Moriranno ancora cristiani, missionari o semplici fedeli, occidentali. Continueremo a registrare le cifre drammatiche dei massacri consumati ovunque la Cristianità abbia piantato radici: tenendo conto che nell’Oriente Vicino ed Estremo e nel Continente Nero ci sono milioni di essenzialisti pronti a morire in nome del loro Dio (che è diverso dal mio), mentre in Occidente si è pronti a sopravvivere prevaricando con semantiche stortignaccole su civiltà, cultura, ideali e altre minuterie, a patto che sia fatto salvo il grafico della crescita economica e produttiva. Allora, che saranno mai duecento milioni di cristiani discriminati e/o perseguitati, in grandissima parte da islamici legati a concezioni giurassiche del diritto, a scansioni tribali invalicabili, alla “sottomissione religiosa” sostenuta dalle armi invece che con la predicazione? Hanno qualcosa da dire le porpore che si ispirano alla limitata forza culturale e alla umanamente ed ecclesiasticamente rispettabile, ma incerta, confusa sapienza di maestro di un Giovanni XXIII, semmai rinnovatore, ma non certo riformatore della Chiesa cattolica?
E’ vero: l’Islam non ha soltanto bin Laden, ha avuto anche Averroè e gli altri filosofi (genericamente) arabi, i grandi aristotelici senza i quali probabilmente non sarebbero cresciuti né Tommaso D’Aquino né Anselmo di Canterbury né Bonaventura né Duns Scoto né altri spiriti magni del Medioevo. Ma è altrettanto vero che sul piano delle grandi correnti ideologiche, politiche ed ecclesiali, l’Europa ha avuto Lord Acton e, anche, John Henry Newman, britannici; Lacordaire, Montalembert, Lamennais e Ozanam, francesi; Cesare Balbo, Manzoni, Tommaseo, Rosmini, Gino Capponi, il poco fortunato Romolo Murri e il più fortunato Luigi Sturzo, in Italia. Cioè: ci sono anche radici europee che affondano meno nella tradizione della Rivoluzione francese e ancor meno in quella idealistica tedesca, e molto di più nelle teorie sullo Stato e sulla società di Locke, negli ideali della Rivoluzione britannica e soprattutto in quelli cristiani e democratici della Rivoluzione americana. In un terreno, insomma, nel quale è totale la libertà religiosa, e netta è la separazione tra Stato e Chiesa. Con la Chiesa, comunque, disarmata. E con lo Stato che è tenuto a difendere la propria civiltà e cultura.
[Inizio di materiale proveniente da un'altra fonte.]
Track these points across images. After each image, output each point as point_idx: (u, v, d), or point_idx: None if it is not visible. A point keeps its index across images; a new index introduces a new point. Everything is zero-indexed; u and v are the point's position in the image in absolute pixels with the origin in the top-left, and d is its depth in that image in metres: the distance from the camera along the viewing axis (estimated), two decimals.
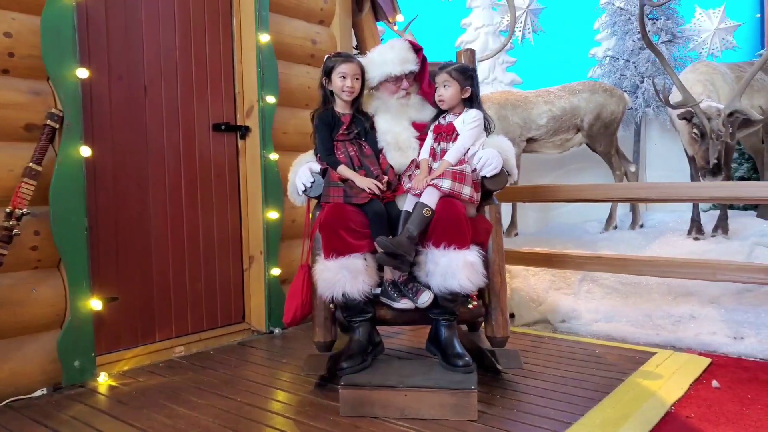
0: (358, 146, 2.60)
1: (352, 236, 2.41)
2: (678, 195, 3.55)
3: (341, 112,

Il che, com’è noto, nell’Islam non è stato, e non è. Mullah chiusi alla conoscenza del mondo, interpretando la shari’ah, incrociano sure e scimitarre, versetti e armi automatiche, fra moschee e santuari del terrore. E’ il volto sanguinario di una religione stravolta dai Dottori della Legge, il versante feroce di un monoteismo ambiguamente manipolato, sofisticamente proposto dai suoi intellettuali ortodossi, ostinatamente imposto, nella visione apocalittica di un finale scenario da Armageddon. Perché ad Allah, e solo ad Allah, appartengono il cielo e la terra. O no?